* TASKS FOR THIS EXERCISE:
(1) List every four-digit year mentioned in the review.
(2) Reproduce the review from "Leaving aside, for" down to "interest in it.", replacing "groundbreaking" with "innovative".

* PASSAGE:
Leaving aside, for a moment, that Child Of Our Time was never really as groundbreaking as all that (it always owed an enormous debt to ITV’s truly stunning Seven Up series), this was still heady, pioneering stuff. But the promise was never delivered upon. Having followed the project off and on across the past two decades, it’s hard not to conclude that the series dropped the ball - either that, or the BBC dropped interest in it.

For the first few years after the 2000 “Birth” show, there were regular updates on the children, with Child Of Our Time returning annually for well-publicised series consisting of three or four episodes apiece, in which Winston would explore different aspects of their development. But after 2008, things fizzled and tailed off drastically. The next updates came in truncated series in 2010 and 2013, and then there was nothing until a two-episode outing in 2017 – the last we heard of the project until this week.

Catching up with its subjects as they turn 20, this latest – presumably, last – edition should be the grand culmination of the entire experiment. But instead, it seems perfunctory, half-hearted and hasty, and lies all but buried away in the schedules. Winston is notable by his absence, and, rather than a series of three or four programmes, it is one meagre hour-long film, the bulk of which is given over to repeats of clips from the previous instalments.

For anyone who can dimly recall the hoopla with which the project was launched, the sense of an opportunity missed is overwhelming. All the more so because of the profound and rapid changes that have marked the twenty years during which the subjects’ generation has come of age, and which it could have documented: the unfathomable changes to the social and psychological landscapes brought about by mobile digital technology, the internet, social media and the rise of algorithmic artificial intelligence; the concurrent and perhaps conjoined changes in attitudes toward gender and identity; the spiralling issues around the pressures put on mental health.

This is all the more frustrating because, from the glimpses we get, the young subjects, their attitudes and their experiences, are just as interesting and as moving as those of the people who took part in the Seven Up series, the most recent update of which, 63 Up, was broadcast last year. However, Child Of Our Time has none of its value as a living social history, and comes nowhere near it in status as one of the most movingly, inadvertently human documentaries ever made. Maybe, though, it does tell us something about TV today, compared with the generation of TV that produced Seven Up: we really do have shorter attention spans now.

* SUPPLIED MATERIAL:
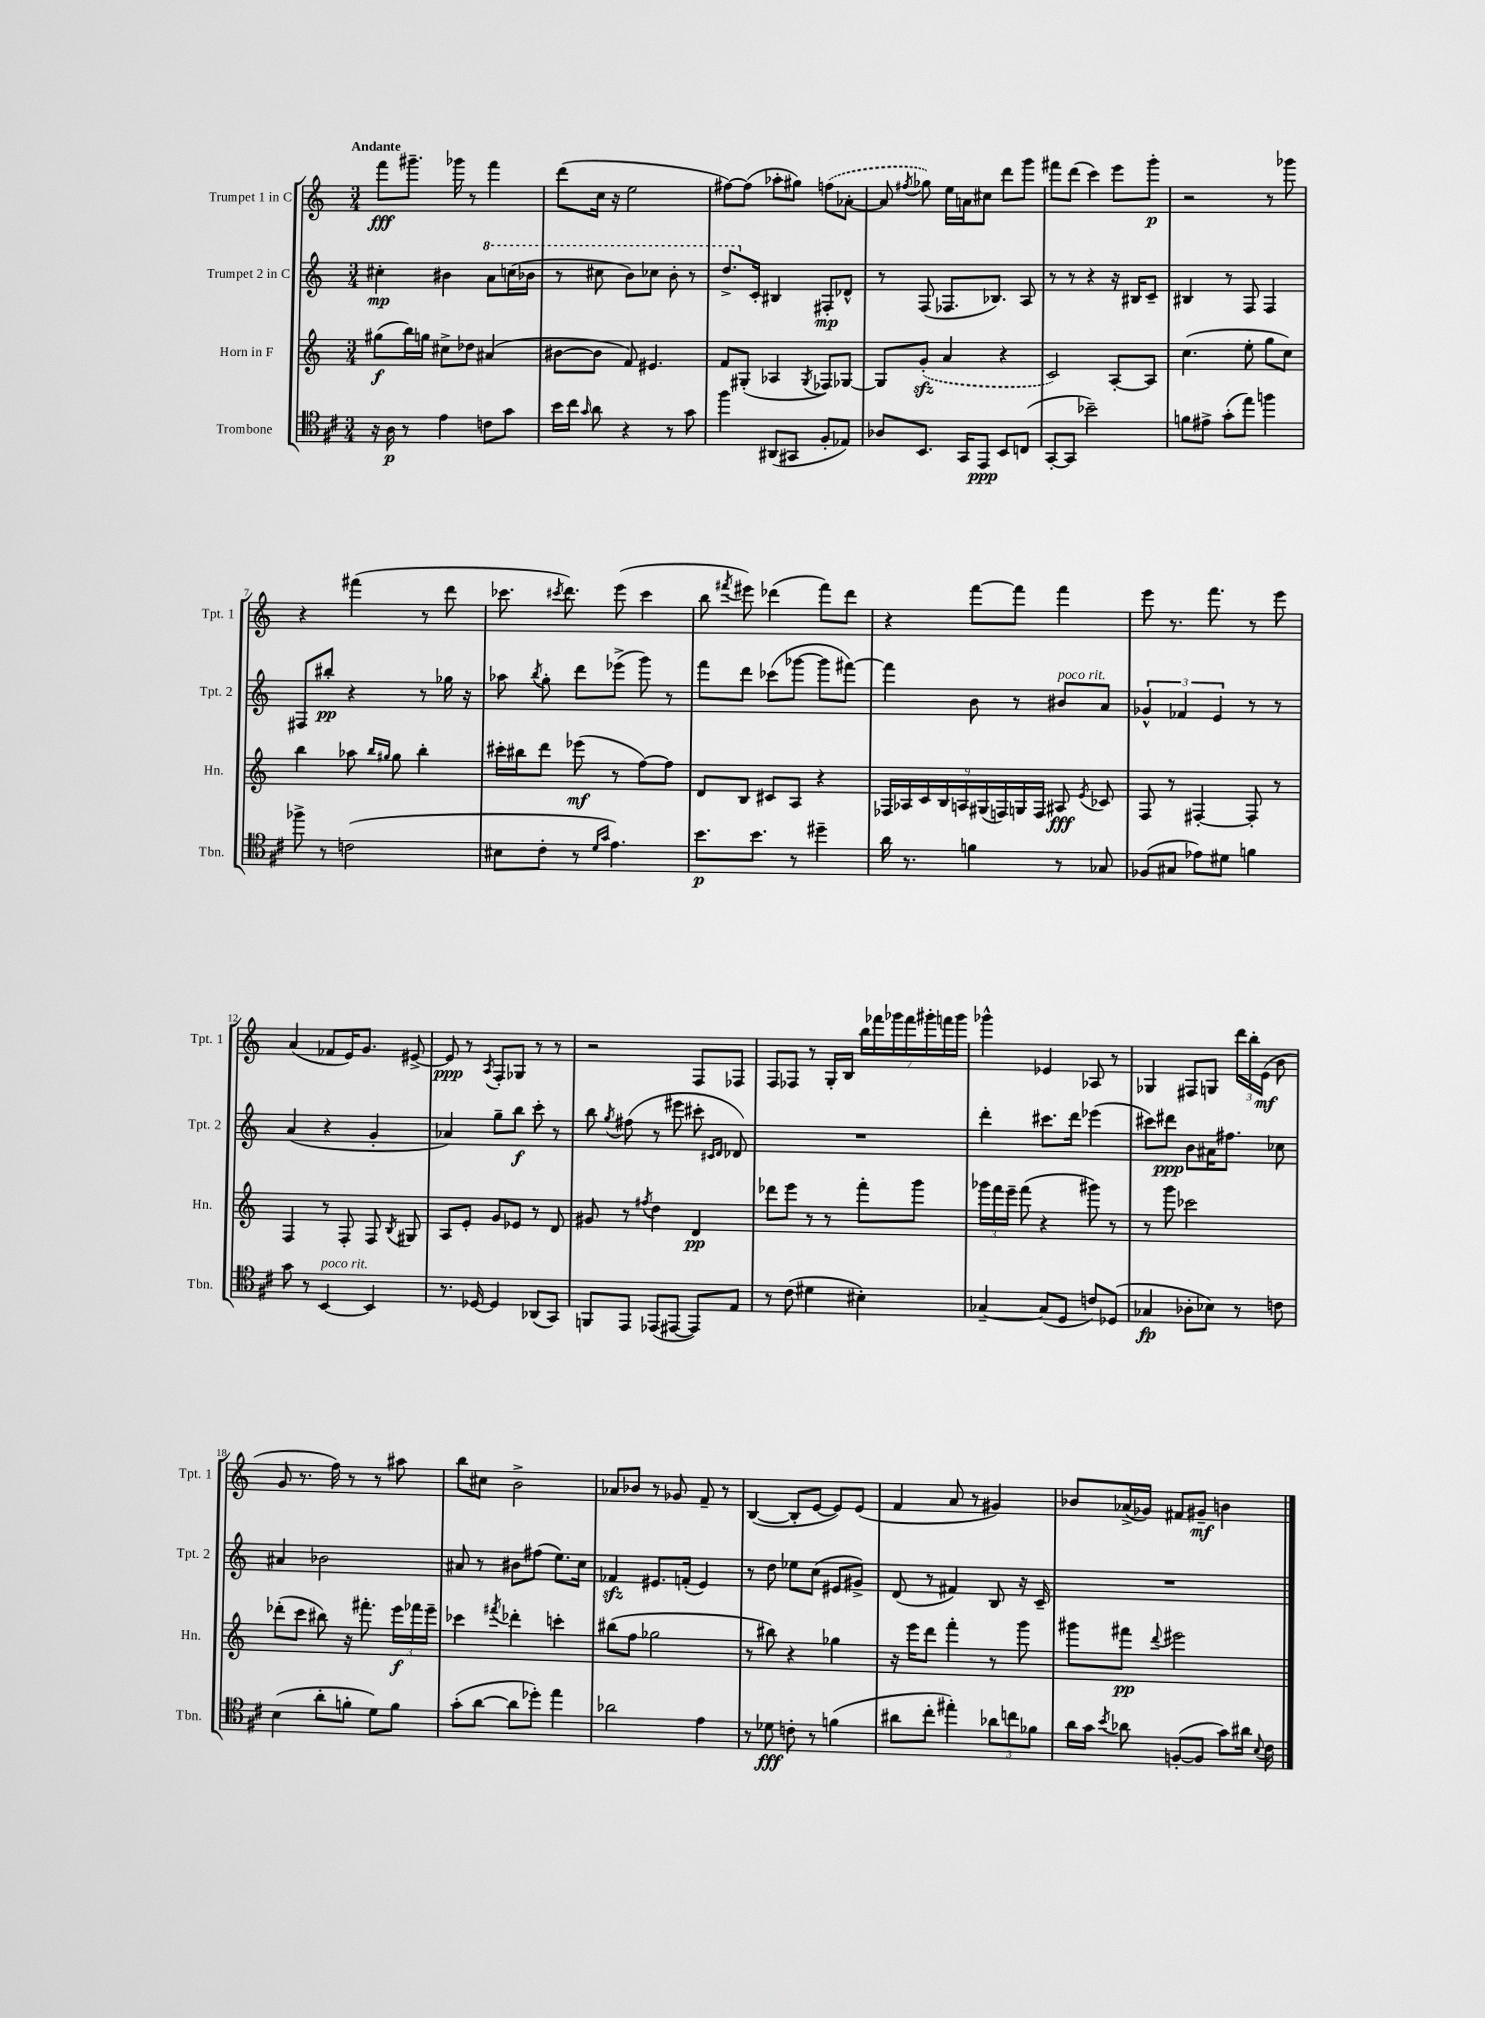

**kern	**dynam	**kern	**dynam	**kern	**dynam	**kern	**dynam
*part4	*part4	*part3	*part3	*part2	*part2	*part1	*part1
*staff4	*staff4	*staff3	*staff3	*staff2	*staff2	*staff1	*staff1
*I"Trombone	*	*I"Horn in F	*	*I"Trumpet 2 in C	*	*I"Trumpet 1 in C	*
*I'Tbn.	*	*I'Hn.	*	*I'Tpt. 2	*	*I'Tpt. 1	*
*clefC4	*	*clefG2	*	*clefG2	*	*clefG2	*
*k[f#c#]	*	*k[]	*	*k[]	*	*k[]	*
*M3/4	*	*M3/4	*	*M3/4	*	*M3/4	*
=1	=1	=1	=1	=1	=1	=1	=1
!	!	!	!	!	!	!LO:TX:a:B:t=Andante	!
16r	.	(8gg#X\L	f	4cc#X'\	mp	8fff\L	fff
16A\	p	.	.	.	.	.	.
8r	.	16bb\L)	.	.	.	8.ggg#X~\J	.
.	.	16ggn\JJ	.	.	.	.	.
4e\	.	8cc#X^\L	.	4b#X\	.	.	.
.	.	.	.	.	.	16ggg-X\	.
.	.	8dd-X\J	.	.	.	8r	.
*	*	*	*	*8va	*	*	*
8cn\L	.	(4a#X/	.	8aa\L	.	4fff\	.
8g\J	.	.	.	(16cccn\L	.	.	.
.	.	.	.	16bb-X\JJ	.	.	.
=2	=2	=2	=2	=2	=2	=2	=2
16b\LL	.	[8b#X\L	.	8r	.	(8ddd\L	.
16cc#\JJ	.	.	.	.	.	.	.
16qqg/	.	.	.	.	.	.	.
8a\	.	8b#\J]	.	8ccc#X\	.	16cc\Jk	.
.	.	.	.	.	.	16r	.
4r	.	8f/)	.	8bb\L)	.	2ee\	.
.	.	4.e#X/	.	8ccc-X\J	.	.	.
8r	.	.	.	8bb'\	.	.	.
8g\	.	.	.	8r	.	.	.
=3	=3	=3	=3	=3	=3	=3	=3
4ff#\	.	8f/L	.	8.ddd^/L	.	[8ff#X\L)	.
.	.	(8G#X'/J	.	.	.	(8ff#\J]	.
*	*	*	*	*X8va	*	*	*
.	.	.	.	16c'/Jk	.	.	.
(8AA#X/L	.	4A-X/	.	4B#X/	.	8aa-X'\L	.
8GG#X/J	.	.	.	.	.	8gg#X\J)	.
.	.	8qG#/	.	.	.	.	.
8F#'/L	.	8F-X/L)	.	8F#X'/L	mp	(8ffn\L	.
8E-X/J)	.	[8G-X/J	.	8d-X^^/J	.	[8a-X'\J	.
=4	=4	=4	=4	=4	=4	=4	=4
8A-X/L	.	8G-/L]	.	8r	.	8a-/]	.
.	.	.	.	.	.	8qff#X/	.
8.BB/J	.	(8gzz'/J	.	(8F/	.	8gg-X\)	.
.	.	4a/	.	8.F-X/L	.	16ee\LL	.
16GG/KL	.	.	.	.	.	16an\J	.
8EE/J	ppp	.	.	.	.	8cc#X\J	.
.	.	.	.	8.B-X/J)	.	.	.
8BB/L	.	4r	.	.	.	8ddd\L	.
(8Cn/J	.	.	.	8A/	.	8ggg\J	.
=5	=5	=5	=5	=5	=5	=5	=5
[8GG'/L	.	2c/)	.	8r	.	8fff#X\L	.
8GG/J]	.	.	.	8r	.	(8ddd\J	.
2b-X~\)	.	.	.	4r	.	4ccc\)	.
.	.	[8A'/L	.	16r	.	8eee\L	.
.	.	.	.	16B#X/KL	.	.	.
.	.	8A/J]	.	8c~/J	.	8ggg'\J	p
=6	=6	=6	=6	=6	=6	=6	=6
8fn\L	.	(4.cc\	.	4B#X/	.	2r	.
8e#X^\J	.	.	.	.	.	.	.
(8g'\L	.	.	.	8r	.	.	.
8ee\J)	.	8ee'\	.	8F/	.	.	.
4ffn\	.	8gg\L	.	4F/	.	8r	.
.	.	8cc\J)	.	.	.	8ggg-X\	.
!!LO:LB:g=z
=7	=7	=7	=7	=7	=7	=7	=7
8ff-X^\	.	4bb\	.	8F#X/L	.	4r	.
8r	.	.	.	8bb#X'/J	pp	.	.
(2cn\	.	8aa-X\	.	4r	.	(4fff#X\	.
.	.	16qqbb/LL	.	.	.	.	.
.	.	16qqgg#X/JJ	.	.	.	.	.
.	.	8gg#\	.	.	.	.	.
.	.	4bb'\	.	8r	.	8r	.
.	.	.	.	16gg-X\	.	8ddd\	.
.	.	.	.	16r	.	.	.
=8	=8	=8	=8	=8	=8	=8	=8
8B#X\L	.	16ccc#X'\LL	.	8aa-X\	.	8.ccc-X\	.
.	.	16bb#X\J	.	.	.	.	.
.	.	.	.	8qbb/	.	.	.
8c#'\J	.	8ddd\J	.	8gg'\	.	.	.
.	.	.	.	.	.	8qccc#X/	.
.	.	.	.	.	.	8.ddd\)	.
8r	.	(8eee-X\	mf	8ddd\L	.	.	.
16qqd/LL	.	.	.	.	.	.	.
16qqg/JJ	.	.	.	.	.	.	.
4.e\)	.	8r	.	(8eee-X^\J	.	(8eee\	.
.	.	[8ff\L)	.	8ggg\)	.	4ccc#\	.
.	.	8ff\J]	.	8r	.	.	.
=9	=9	=9	=9	=9	=9	=9	=9
8.b\L	p	8d/L	.	8fff\L	.	8bb\	.
.	.	.	.	.	.	8qfff#X/	.
.	.	8B/J	.	8ddd\J	.	8eee#X\)	.
8.b\J	.	.	.	.	.	.	.
.	.	8c#X/L	.	(8ccc-X\L	.	(4ddd-X\	.
8r	.	8A/J	.	[8ggg-X\J	.	.	.
4dd#X~\	.	4r	.	8ggg-\L]	.	8fff#\L)	.
.	.	.	.	[8fff#X\J)	.	8ddd-\J	.
=10	=10	=10	=10	=10	=10	=10	=10
16a\	.	18F-X/LL	.	4fff#\]	.	4r	.
.	.	18A-X/	.	.	.	.	.
8.r	.	.	.	.	.	.	.
.	.	18c/	.	.	.	.	.
.	.	18B/	.	.	.	.	.
.	.	18An/	.	.	.	.	.
4fn\	.	.	.	8b\	.	[8fff\L	.
.	.	(18G#X/	.	.	.	.	.
.	.	18Fn/)	.	.	.	.	.
.	.	.	.	8r	.	8fff\J]	.
.	.	18Gn/	.	.	.	.	.
.	.	18F/JJ	.	.	.	.	.
!	!	!	!	!LO:TX:a:i:t=poco rit.	!	!	!
8r	.	8A#X/	fff	8b#X/L	.	4fff\	.
.	.	8qe/	.	.	.	.	.
8G-X/	.	8c-X/	.	8a/J	.	.	.
=11	=11	=11	=11	=11	=11	=11	=11
(8F-X/L	.	8F/	.	6g-X^^/	.	8eee\	.
8G#X/J	.	8r	.	.	.	8.r	.
.	.	.	.	6f-X/	.	.	.
8e-X\L)	.	[4F#X'/	.	.	.	.	.
.	.	.	.	.	.	8.fff\	.
.	.	.	.	6e/	.	.	.
8d#X\J	.	.	.	.	.	.	.
4fn\	.	8F#'/]	.	8r	.	8r	.
.	.	8r	.	8r	.	8eee\	.
!!LO:LB:g=z
=12	=12	=12	=12	=12	=12	=12	=12
8g\	.	4F/	.	(4a/	.	(4a/	.
8r	.	.	.	.	.	.	.
!LO:TX:a:i:t=poco rit.	!	!	!	!	!	!	!
[4BB/	.	8r	.	4r	.	8f-X/L	.
.	.	8F'/	.	.	.	16e/K)	.
.	.	.	.	.	.	8.g/J	.
4BB/]	.	8F/	.	4g'/	.	.	.
.	.	8qB/	.	.	.	.	.
.	.	8G#X/	.	.	.	[8e#X^/	.
=13	=13	=13	=13	=13	=13	=13	=13
8.r	.	8A/L	.	4a-X/)	.	8e#/]	ppp
.	.	8e'/J	.	.	.	8r	.
[16D-X/	.	.	.	.	.	.	.
.	.	.	.	.	.	8qA/	.
4D-/]	.	8g/L	.	8gg~\L	.	8F'/L	.
.	.	8e-X/J	.	8bb\J	f	8G-X/J	.
(8AA-X/L	.	8r	.	8ccc'\	.	8r	.
8GG/J)	.	8d/	.	8r	.	8r	.
=14	=14	=14	=14	=14	=14	=14	=14
8FFn/L	.	8g#X/	.	8bb\	.	2r	.
.	.	.	.	8qgg/	.	.	.
8EE/J	.	8r	.	(8ff#X\	.	.	.
.	.	8qff#X/	.	.	.	.	.
(8EE-X/L	.	4dd\	.	8r	.	.	.
[8EE#X/J	.	.	.	8eee#X\	.	.	.
8EE#/L])	.	4d/	pp	8ccc#X'\	.	8F/L	.
.	.	.	.	16qqc#X/LL	.	.	.
.	.	.	.	16qqd/JJ	.	.	.
8E/J	.	.	.	8d-X/)	.	8F-X/J	.
=15	=15	=15	=15	=15	=15	=15	=15
8r	.	8ddd-X\L	.	2.r	.	8F/L	.
(8c#\	.	8eee\J	.	.	.	8F-X/J	.
4d#X\	.	8r	.	.	.	8r	.
.	.	8r	.	.	.	16G'/LL	.
.	.	.	.	.	.	16B/JJ	.
4B#X'\)	.	8fff'\L	.	.	.	28bb\LL	.
.	.	.	.	.	.	28fff-X\	.
.	.	.	.	.	.	28ggg-X\	.
.	.	.	.	.	.	28fff-\	.
.	.	8ggg\J	.	.	.	.	.
.	.	.	.	.	.	28ggg#X'\	.
.	.	.	.	.	.	28fffn\	.
.	.	.	.	.	.	28ggg#\JJ	.
=16	=16	=16	=16	=16	=16	=16	=16
[4G-X~/	.	24ggg-X\LL	.	4ddd'\	.	4ggg-X^^\	.
.	.	24fff\	.	.	.	.	.
.	.	24eee~\JJ	.	.	.	.	.
.	.	(8fff\	.	.	.	.	.
(8G-/L]	.	4r	.	8.ccc#X\L	.	4e-X/	.
8D/J	.	.	.	.	.	.	.
.	.	.	.	16ddd\Jk	.	.	.
8cn/L)	.	8ggg#X\)	.	(4eee-X\	.	8A-X/	.
(8D-X/J	.	8r	.	.	.	8r	.
=17	=17	=17	=17	=17	=17	=17	=17
4G-X/	fp	8r	.	8ccc#X\L)	.	4G-X/	.
.	.	8ggg\	.	8ddd#X\J	ppp	.	.
8A-X'\L	.	2ccc-X\	.	8b\L	.	8F#X/L	.
8B-X\J)	.	.	.	16a#X\K	.	8Gn/J	.
.	.	.	.	8.ff#X\J	.	.	.
8r	.	.	.	.	.	24ddd\LL	.
.	.	.	.	.	.	24bb'\	.
.	.	.	.	.	.	(24e\JJ	mf
8cn\	.	.	.	8cc-X\	.	8b\	.
!!LO:LB:g=z
=18	=18	=18	=18	=18	=18	=18	=18
(4B\	.	(8ddd-X'\L	.	4a#X/	.	8g/	.
.	.	8ccc\J	.	.	.	8.r	.
8a'\L	.	8bb#X\)	.	2b-X\	.	.	.
.	.	.	.	.	.	16ff\)	.
8fn'\J	.	16r	.	.	.	8r	.
.	.	8.fff#X'\	.	.	.	.	.
8d\L)	.	.	.	.	.	8r	.
8f\J	.	24eee\LL	f	.	.	8aa#X\	.
.	.	24fff-X\	.	.	.	.	.
.	.	24eee~\JJ	.	.	.	.	.
=19	=19	=19	=19	=19	=19	=19	=19
(8g'\L	.	4ccc-X\	.	8a#X/	.	8bb\L	.
[8a\J	.	.	.	8r	.	8cc#X\J	.
.	.	8qfff#X/	.	.	.	.	.
8a\L]	.	4ddd-X'\	.	8b#X\L	.	2b^\	.
8dd-X'\J)	.	.	.	(8ff#X\J	.	.	.
4ee\	.	4cccn'\	.	8.ee\L)	.	.	.
.	.	.	.	16cc\Jk	.	.	.
=20	=20	=20	=20	=20	=20	=20	=20
2a-X\	.	(8bb#X\L	.	4f-Xzz/	.	8a-X/L	.
.	.	8ff\J	.	.	.	8b-X/J	.
.	.	2gg-X\	.	8.e#X/L	.	8r	.
.	.	.	.	.	.	8g-X/	.
.	.	.	.	(16fn'/Jk	.	.	.
4e\	.	.	.	4e#/)	.	8f~/	.
.	.	.	.	.	.	8r	.
=21	=21	=21	=21	=21	=21	=21	=21
8r	.	8r	.	8r	.	([4B/	.
8d-X\	fff	8bb#X\)	.	8dd\	.	.	.
8cn'\	.	4r	.	8ee-X\L	.	8B'/L]	.
8r	.	.	.	(8cc\J	.	[8e/J	.
(4fn\	.	4gg-X\	.	8e#X/L	.	8e/L])	.
.	.	.	.	8g#X^/J)	.	(8e/J	.
=22	=22	=22	=22	=22	=22	=22	=22
8a#X\L	.	16r	.	(8d/	.	4f/	.
.	.	16eee\KL	.	.	.	.	.
8cc#'\J	.	8ddd\J	.	8r	.	.	.
4ee#X'\)	.	4fff'\	.	4f#X/)	.	8a/	.
.	.	.	.	.	.	8r	.
12a-X\L	.	8r	.	8B/	.	4g#X/)	.
12ccn\	.	.	.	.	.	.	.
.	.	8ggg\	.	16r	.	.	.
12f-X\J	.	.	.	.	.	.	.
.	.	.	.	16c~/	.	.	.
=23	=23	=23	=23	=23	=23	=23	=23
16a\LL	.	8ggg#X\L	.	2.r	.	8b-X/L	.
16g\JJ	.	.	.	.	.	.	.
8qb/	.	.	.	.	.	.	.
8a-X\	.	8fff#X\J	pp	.	.	(16a-X^/L	.
.	.	.	.	.	.	16g-X/JJ)	.
.	.	8qqddd/	.	.	.	.	.
([8Fn'/L	.	2eee#X\	.	.	.	8f#X/L	.
8F/J]	.	.	.	.	.	8g#X~/J	mf
8g\L)	.	.	.	.	.	4bn\	.
16a#X\Jk	.	.	.	.	.	.	.
8qqB/	.	.	.	.	.	.	.
16c#\	.	.	.	.	.	.	.
==	==	==	==	==	==	==	==
*-	*-	*-	*-	*-	*-	*-	*-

* RESULTS IN ORDER:
(1) 2000, 2008, 2010, 2013, 2017

(2)
Leaving aside, for a moment, that Child Of Our Time was never really as innovative as all that (it always owed an enormous debt to ITV’s truly stunning Seven Up series), this was still heady, pioneering stuff. But the promise was never delivered upon. Having followed the project off and on across the past two decades, it’s hard not to conclude that the series dropped the ball - either that, or the BBC dropped interest in it.